If something serious happens, as it did at TSB , sacking the CEO and replacing him with a new incumbent means that the newcomer has to go through a learning process which may or may not be successful.

Far better to keep the people in place and monitor how they address the processes and procedures which led to the problem; in other words addressing the root cause and not the effect.
Add to this always make sure that everyone is kept in the loop and are made well aware of the progress being made to solve the issue.

In the case of TSB they made a perfectly valid statement of acceptance of problem and immediately announced that the bank would indemnify anyone who had a serious problem and would offer compensation in any case.

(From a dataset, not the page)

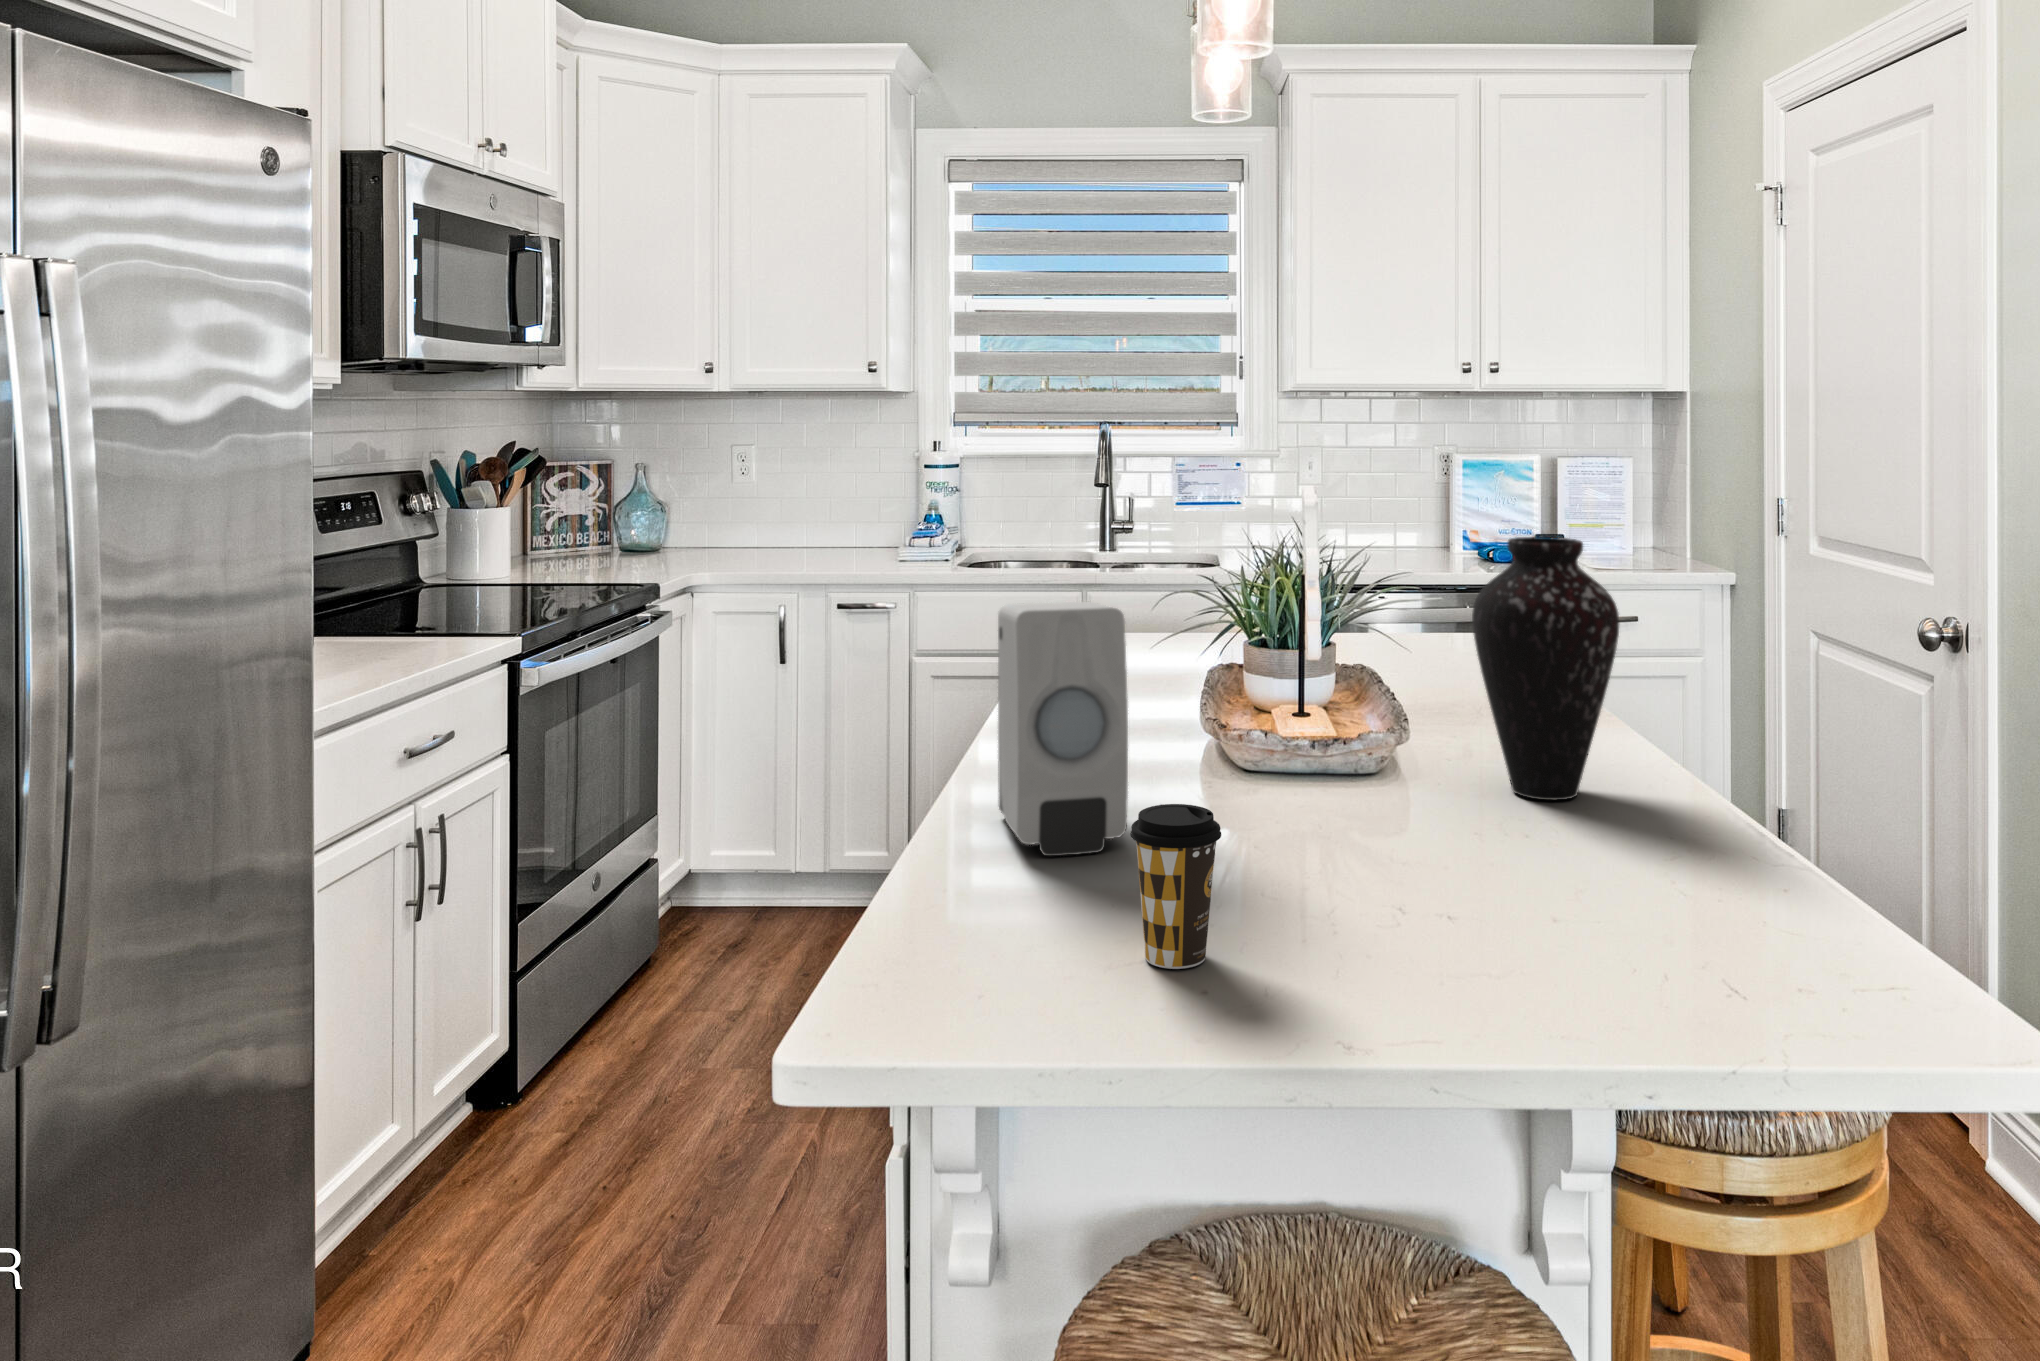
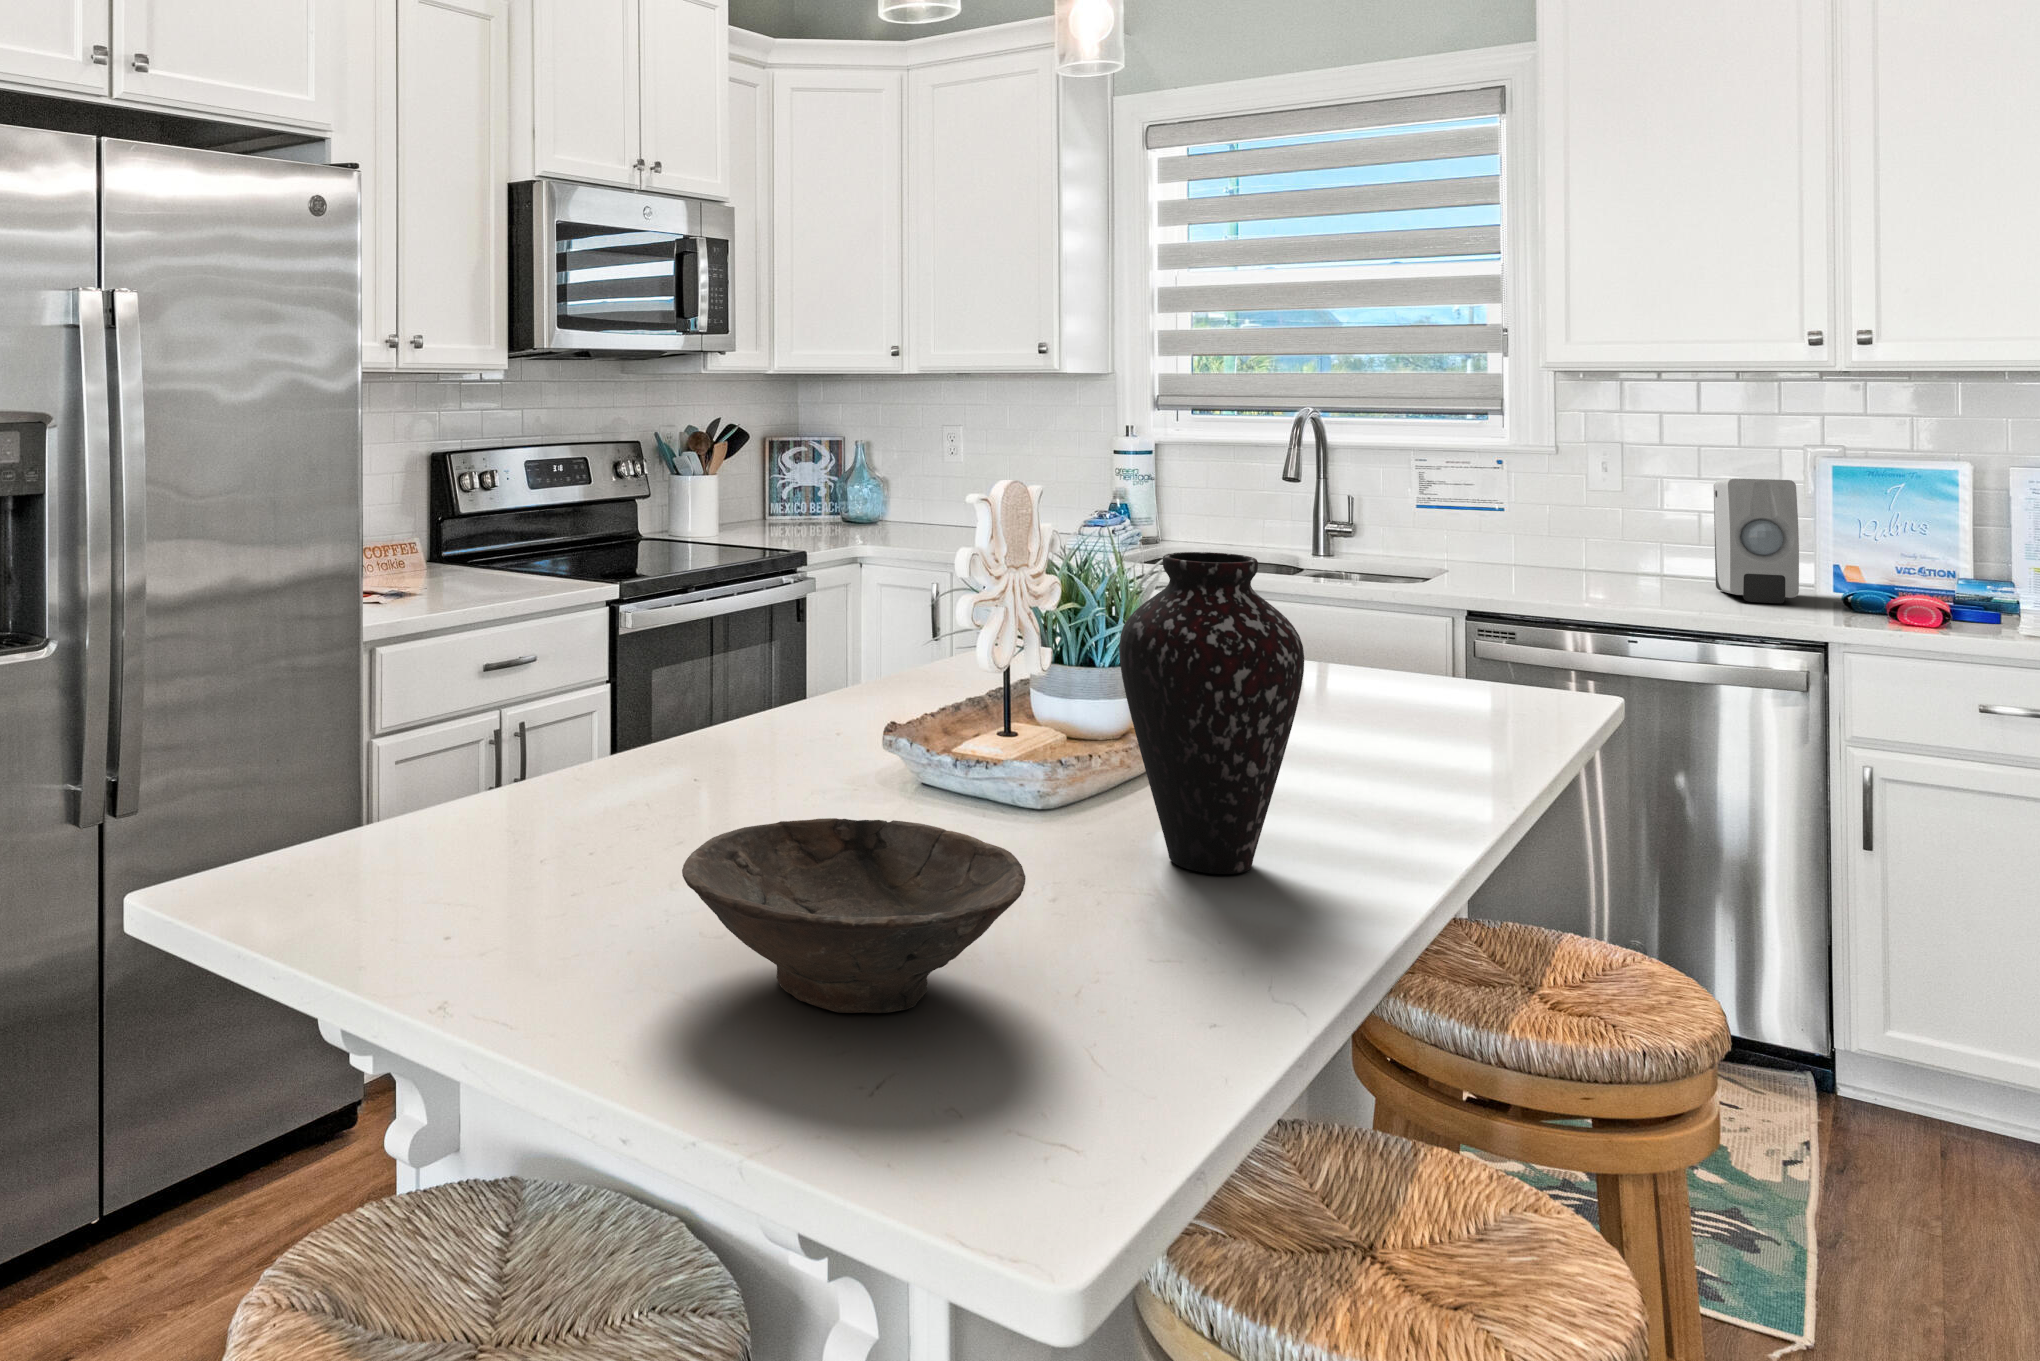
soap dispenser: present [998,602,1128,856] -> present [1714,479,1799,603]
bowl: none [1395,792,1718,965] -> present [682,818,1026,1013]
coffee cup: present [1130,804,1221,969] -> none [485,764,570,915]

It is only by that sort of initiative that changes can be made effectively to minimise at least the likelihood of a repeat.  By the way, if changes are not implemented and nothing improves, then at that stage it would right and proper to start the disciplinary process.

If changes like that can happen then it might reduce the hypocritical, stomach-churning, “holier than thou” preaching of the media that latches on to subjects “in the public interest” when the real rationale is to sell more papers.

I remember the story of the team member who made a serious error and caused the business to experience a loss of $250K.  He immediately very honestly offered his resignation.

The CEO rejected the offer and pointed out that as he had made the error the best person to solve the problem was him.  Anyone else would not have the experience.

That was a very sensible and far-sighted decision and is to be celebrated.  Perhaps the owners of a few football clubs could take notice.


Rant over – I hope that you are having a happy, sunny and warm Bank Holiday weekend!